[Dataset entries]
□ □ □ □
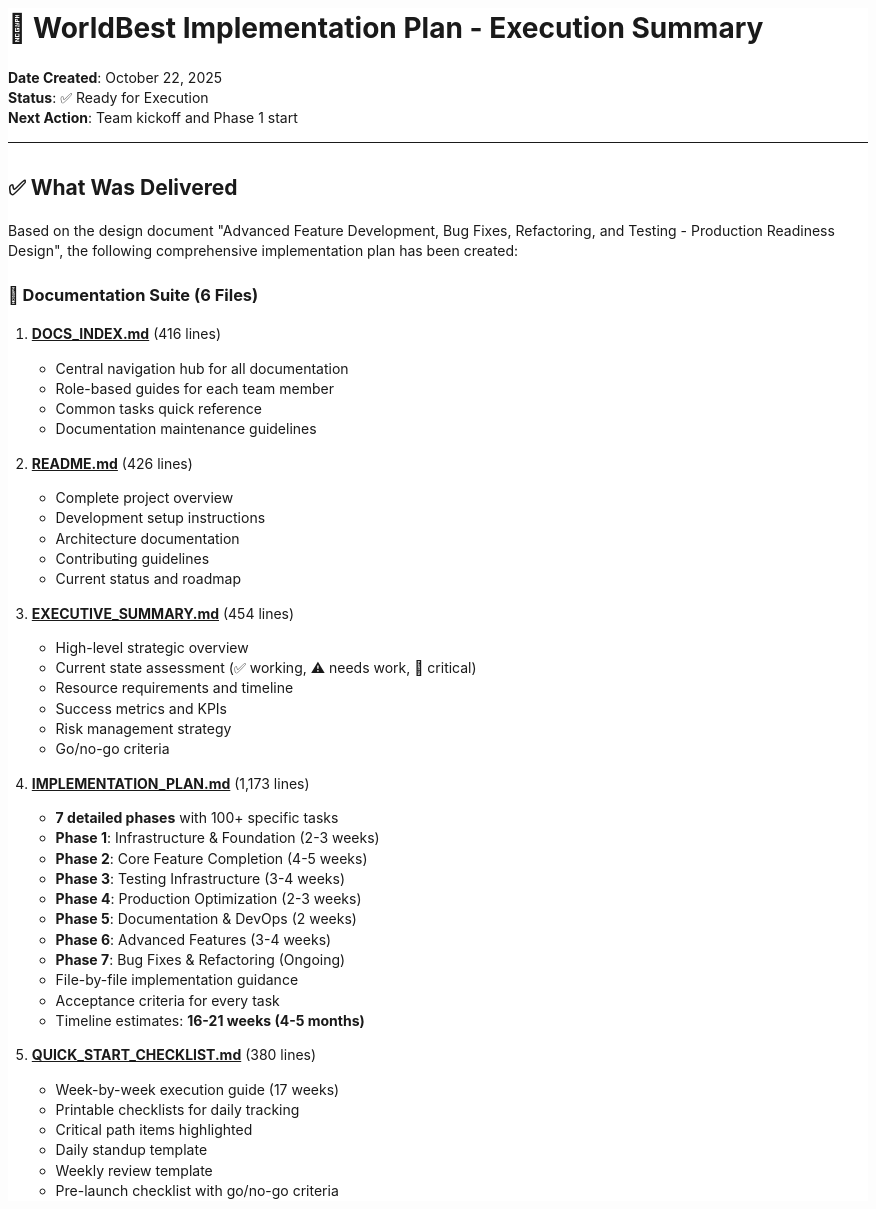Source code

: # 🚀 WorldBest Implementation Plan - Execution Summary

**Date Created**: October 22, 2025  
**Status**: ✅ Ready for Execution  
**Next Action**: Team kickoff and Phase 1 start

---

## ✅ What Was Delivered

Based on the design document "Advanced Feature Development, Bug Fixes, Refactoring, and Testing - Production Readiness Design", the following comprehensive implementation plan has been created:

### 📄 Documentation Suite (6 Files)

1. **[DOCS_INDEX.md](./DOCS_INDEX.md)** (416 lines)
   - Central navigation hub for all documentation
   - Role-based guides for each team member
   - Common tasks quick reference
   - Documentation maintenance guidelines

2. **[README.md](./README.md)** (426 lines)
   - Complete project overview
   - Development setup instructions
   - Architecture documentation
   - Contributing guidelines
   - Current status and roadmap

3. **[EXECUTIVE_SUMMARY.md](./EXECUTIVE_SUMMARY.md)** (454 lines)
   - High-level strategic overview
   - Current state assessment (✅ working, ⚠️ needs work, 🔴 critical)
   - Resource requirements and timeline
   - Success metrics and KPIs
   - Risk management strategy
   - Go/no-go criteria

4. **[IMPLEMENTATION_PLAN.md](./IMPLEMENTATION_PLAN.md)** (1,173 lines)
   - **7 detailed phases** with 100+ specific tasks
   - **Phase 1**: Infrastructure & Foundation (2-3 weeks)
   - **Phase 2**: Core Feature Completion (4-5 weeks)
   - **Phase 3**: Testing Infrastructure (3-4 weeks)
   - **Phase 4**: Production Optimization (2-3 weeks)
   - **Phase 5**: Documentation & DevOps (2 weeks)
   - **Phase 6**: Advanced Features (3-4 weeks)
   - **Phase 7**: Bug Fixes & Refactoring (Ongoing)
   - File-by-file implementation guidance
   - Acceptance criteria for every task
   - Timeline estimates: **16-21 weeks (4-5 months)**

5. **[QUICK_START_CHECKLIST.md](./QUICK_START_CHECKLIST.md)** (380 lines)
   - Week-by-week execution guide (17 weeks)
   - Printable checklists for daily tracking
   - Critical path items highlighted
   - Daily standup template
   - Weekly review template
   - Pre-launch checklist with go/no-go criteria

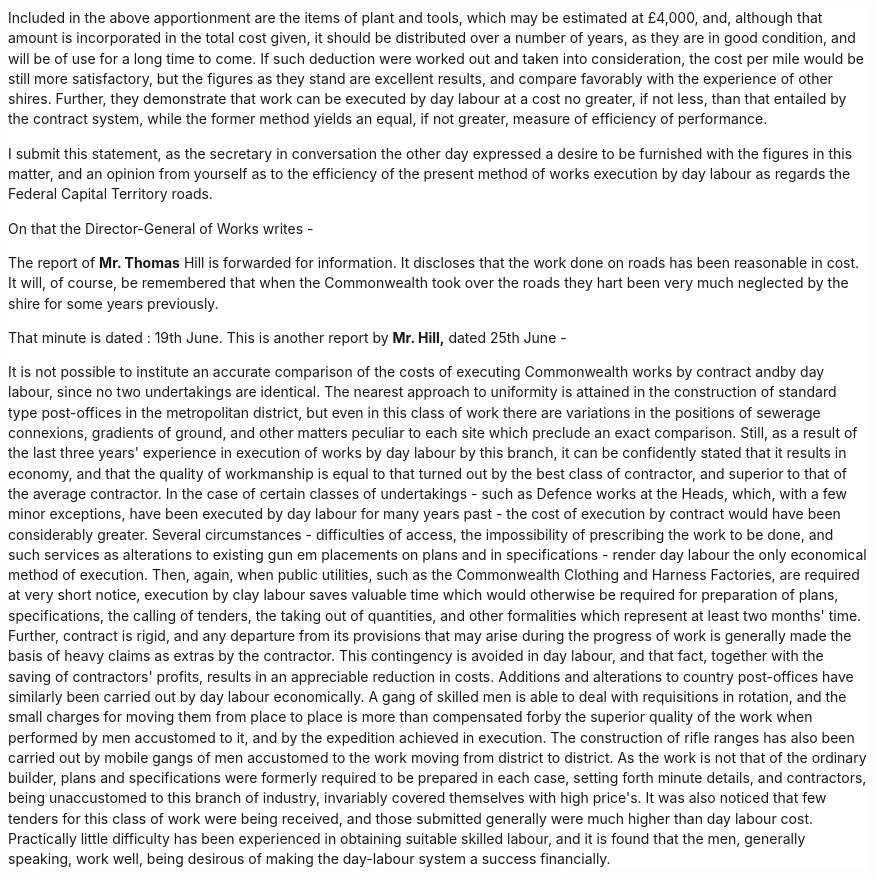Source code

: 
<graphic href="065331191208076_14_0.jpg"></graphic>



<graphic href="065331191208076_15_0.jpg"></graphic>


Included in the above apportionment are the items of plant and tools, which may be estimated at £4,000, and, although that amount is incorporated in the total cost given, it should be distributed over a number of years, as they are in good condition, and will be of use for a long time to come. If such deduction were worked out and taken into consideration, the cost per mile would be still more satisfactory, but the figures as they stand are excellent results, and compare favorably with the experience of other shires. Further, they demonstrate that work can be executed by day labour at a cost no greater, if not less, than that entailed by the contract system, while the former method yields an equal, if not greater, measure of efficiency of performance. 

I submit this statement, as the secretary in conversation the other day expressed a desire to be furnished with the figures in this matter, and an opinion from yourself as to the efficiency of the present method of works execution by day labour as regards the Federal Capital Territory roads. 

On that the Director-General of Works writes - 

The report of  **Mr. Thomas**  Hill is forwarded for information. It discloses that the work done on roads has been reasonable in cost. It will, of course, be remembered that when the Commonwealth took over the roads they hart been very much neglected by the shire for some years previously. 

That minute is dated : 19th June. This is another report by  **Mr. Hill,**  dated 25th June - 

It is not possible to institute an accurate comparison of the costs of executing Commonwealth works by contract andby day labour, since no two undertakings are identical. The nearest approach to uniformity is attained in the construction of standard type post-offices in the metropolitan district, but even in this class of work there are variations in the positions of sewerage connexions, gradients of ground, and other matters peculiar to each site which preclude an exact comparison. Still, as a result of the last three years' experience in execution of works by day labour by this branch, it can be confidently stated that it results in economy, and that the quality of workmanship is equal to that turned out by the best class of contractor, and superior to that of the average contractor. In the case of certain classes of undertakings - such as Defence works at the Heads, which, with a few minor exceptions, have been executed by day labour for many years past - the cost of execution by contract would have been considerably greater. Several circumstances - difficulties of access, the impossibility of prescribing the work to be done, and such services as alterations to existing gun em placements on plans and in specifications - render day labour the only economical method of execution. Then, again, when public utilities, such as the Commonwealth Clothing and Harness Factories, are required at very short notice, execution by clay labour saves valuable time which would otherwise be required for preparation of plans, specifications, the calling of tenders, the taking out of quantities, and other formalities which represent at least two months' time. Further, contract is rigid, and any departure from its provisions that may arise during the progress of work is generally made the basis of heavy claims as extras by the contractor. This contingency is avoided in day labour, and that fact, together with the saving of contractors' profits, results in an appreciable reduction in costs. Additions and alterations to country post-offices have similarly been carried out by day labour economically. A gang of skilled men is able to deal with requisitions in rotation, and the small charges for moving them from place to place is more than compensated forby the superior quality of the work when performed by men accustomed to it, and by the expedition achieved in execution. The construction of rifle ranges has also been carried out by mobile gangs of men accustomed to the work moving from district to district. As the work is not that of the ordinary builder, plans and specifications were formerly required to be prepared in each case, setting forth minute details, and contractors, being unaccustomed to this branch of industry, invariably covered themselves with high price's. It was also noticed that few tenders for this class of work were being received, and those submitted generally were much higher than day labour cost. Practically little difficulty has been experienced in obtaining suitable skilled labour, and it is found that the men, generally speaking, work well, being desirous of making the day-labour system a success financially. 
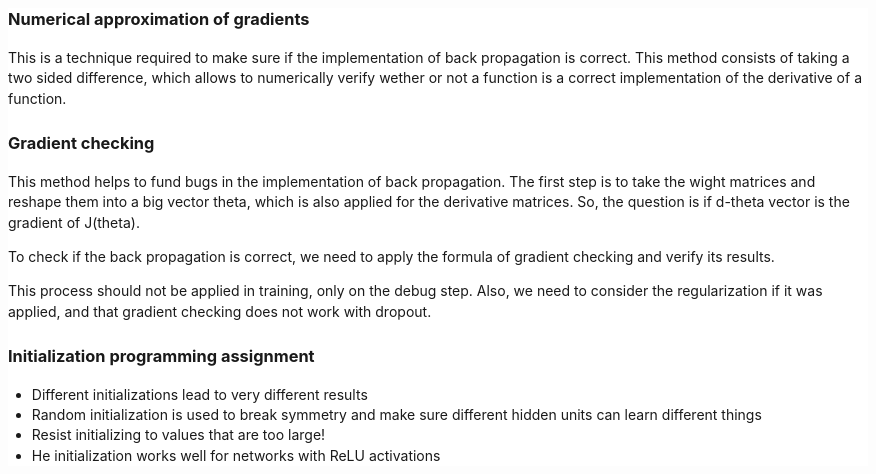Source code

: ### **Numerical approximation of gradients**

This is a technique required to make sure if the implementation of back propagation is correct. This method consists of taking a two sided difference, which allows to numerically verify wether or not a function is a correct implementation of the derivative of a function.

### **Gradient checking**

This method helps to fund bugs in the implementation of back propagation. The first step is to take the wight matrices and reshape them into a big vector theta, which is also applied for the derivative matrices. So, the question is if d-theta vector is the gradient of J(theta).

To check if the back propagation is correct, we need to apply the formula of gradient checking and verify its results.

This process should not be applied in training, only on the debug step. Also, we need to consider the regularization if it was applied, and that gradient checking does not work with dropout.

### **Initialization programming assignment**

* Different initializations lead to very different results
* Random initialization is used to break symmetry and make sure different hidden units can learn different things
* Resist initializing to values that are too large!
* He initialization works well for networks with ReLU activations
□ □ □ □
With the pictures stripped out, return each record word for word.

● **Output below**:
Source code

: # 🚀 WorldBest Implementation Plan - Execution Summary

**Date Created**: October 22, 2025  
**Status**: ✅ Ready for Execution  
**Next Action**: Team kickoff and Phase 1 start

---

## ✅ What Was Delivered

Based on the design document "Advanced Feature Development, Bug Fixes, Refactoring, and Testing - Production Readiness Design", the following comprehensive implementation plan has been created:

### 📄 Documentation Suite (6 Files)

1. **[DOCS_INDEX.md](./DOCS_INDEX.md)** (416 lines)
   - Central navigation hub for all documentation
   - Role-based guides for each team member
   - Common tasks quick reference
   - Documentation maintenance guidelines

2. **[README.md](./README.md)** (426 lines)
   - Complete project overview
   - Development setup instructions
   - Architecture documentation
   - Contributing guidelines
   - Current status and roadmap

3. **[EXECUTIVE_SUMMARY.md](./EXECUTIVE_SUMMARY.md)** (454 lines)
   - High-level strategic overview
   - Current state assessment (✅ working, ⚠️ needs work, 🔴 critical)
   - Resource requirements and timeline
   - Success metrics and KPIs
   - Risk management strategy
   - Go/no-go criteria

4. **[IMPLEMENTATION_PLAN.md](./IMPLEMENTATION_PLAN.md)** (1,173 lines)
   - **7 detailed phases** with 100+ specific tasks
   - **Phase 1**: Infrastructure & Foundation (2-3 weeks)
   - **Phase 2**: Core Feature Completion (4-5 weeks)
   - **Phase 3**: Testing Infrastructure (3-4 weeks)
   - **Phase 4**: Production Optimization (2-3 weeks)
   - **Phase 5**: Documentation & DevOps (2 weeks)
   - **Phase 6**: Advanced Features (3-4 weeks)
   - **Phase 7**: Bug Fixes & Refactoring (Ongoing)
   - File-by-file implementation guidance
   - Acceptance criteria for every task
   - Timeline estimates: **16-21 weeks (4-5 months)**

5. **[QUICK_START_CHECKLIST.md](./QUICK_START_CHECKLIST.md)** (380 lines)
   - Week-by-week execution guide (17 weeks)
   - Printable checklists for daily tracking
   - Critical path items highlighted
   - Daily standup template
   - Weekly review template
   - Pre-launch checklist with go/no-go criteria

Source code

: 
<graphic href="065331191208076_14_0.jpg"></graphic>



<graphic href="065331191208076_15_0.jpg"></graphic>


Included in the above apportionment are the items of plant and tools, which may be estimated at £4,000, and, although that amount is incorporated in the total cost given, it should be distributed over a number of years, as they are in good condition, and will be of use for a long time to come. If such deduction were worked out and taken into consideration, the cost per mile would be still more satisfactory, but the figures as they stand are excellent results, and compare favorably with the experience of other shires. Further, they demonstrate that work can be executed by day labour at a cost no greater, if not less, than that entailed by the contract system, while the former method yields an equal, if not greater, measure of efficiency of performance. 

I submit this statement, as the secretary in conversation the other day expressed a desire to be furnished with the figures in this matter, and an opinion from yourself as to the efficiency of the present method of works execution by day labour as regards the Federal Capital Territory roads. 

On that the Director-General of Works writes - 

The report of  **Mr. Thomas**  Hill is forwarded for information. It discloses that the work done on roads has been reasonable in cost. It will, of course, be remembered that when the Commonwealth took over the roads they hart been very much neglected by the shire for some years previously. 

That minute is dated : 19th June. This is another report by  **Mr. Hill,**  dated 25th June - 

It is not possible to institute an accurate comparison of the costs of executing Commonwealth works by contract andby day labour, since no two undertakings are identical. The nearest approach to uniformity is attained in the construction of standard type post-offices in the metropolitan district, but even in this class of work there are variations in the positions of sewerage connexions, gradients of ground, and other matters peculiar to each site which preclude an exact comparison. Still, as a result of the last three years' experience in execution of works by day labour by this branch, it can be confidently stated that it results in economy, and that the quality of workmanship is equal to that turned out by the best class of contractor, and superior to that of the average contractor. In the case of certain classes of undertakings - such as Defence works at the Heads, which, with a few minor exceptions, have been executed by day labour for many years past - the cost of execution by contract would have been considerably greater. Several circumstances - difficulties of access, the impossibility of prescribing the work to be done, and such services as alterations to existing gun em placements on plans and in specifications - render day labour the only economical method of execution. Then, again, when public utilities, such as the Commonwealth Clothing and Harness Factories, are required at very short notice, execution by clay labour saves valuable time which would otherwise be required for preparation of plans, specifications, the calling of tenders, the taking out of quantities, and other formalities which represent at least two months' time. Further, contract is rigid, and any departure from its provisions that may arise during the progress of work is generally made the basis of heavy claims as extras by the contractor. This contingency is avoided in day labour, and that fact, together with the saving of contractors' profits, results in an appreciable reduction in costs. Additions and alterations to country post-offices have similarly been carried out by day labour economically. A gang of skilled men is able to deal with requisitions in rotation, and the small charges for moving them from place to place is more than compensated forby the superior quality of the work when performed by men accustomed to it, and by the expedition achieved in execution. The construction of rifle ranges has also been carried out by mobile gangs of men accustomed to the work moving from district to district. As the work is not that of the ordinary builder, plans and specifications were formerly required to be prepared in each case, setting forth minute details, and contractors, being unaccustomed to this branch of industry, invariably covered themselves with high price's. It was also noticed that few tenders for this class of work were being received, and those submitted generally were much higher than day labour cost. Practically little difficulty has been experienced in obtaining suitable skilled labour, and it is found that the men, generally speaking, work well, being desirous of making the day-labour system a success financially. 
Source code

: ### **Numerical approximation of gradients**

This is a technique required to make sure if the implementation of back propagation is correct. This method consists of taking a two sided difference, which allows to numerically verify wether or not a function is a correct implementation of the derivative of a function.

### **Gradient checking**

This method helps to fund bugs in the implementation of back propagation. The first step is to take the wight matrices and reshape them into a big vector theta, which is also applied for the derivative matrices. So, the question is if d-theta vector is the gradient of J(theta).

To check if the back propagation is correct, we need to apply the formula of gradient checking and verify its results.

This process should not be applied in training, only on the debug step. Also, we need to consider the regularization if it was applied, and that gradient checking does not work with dropout.

### **Initialization programming assignment**

* Different initializations lead to very different results
* Random initialization is used to break symmetry and make sure different hidden units can learn different things
* Resist initializing to values that are too large!
* He initialization works well for networks with ReLU activations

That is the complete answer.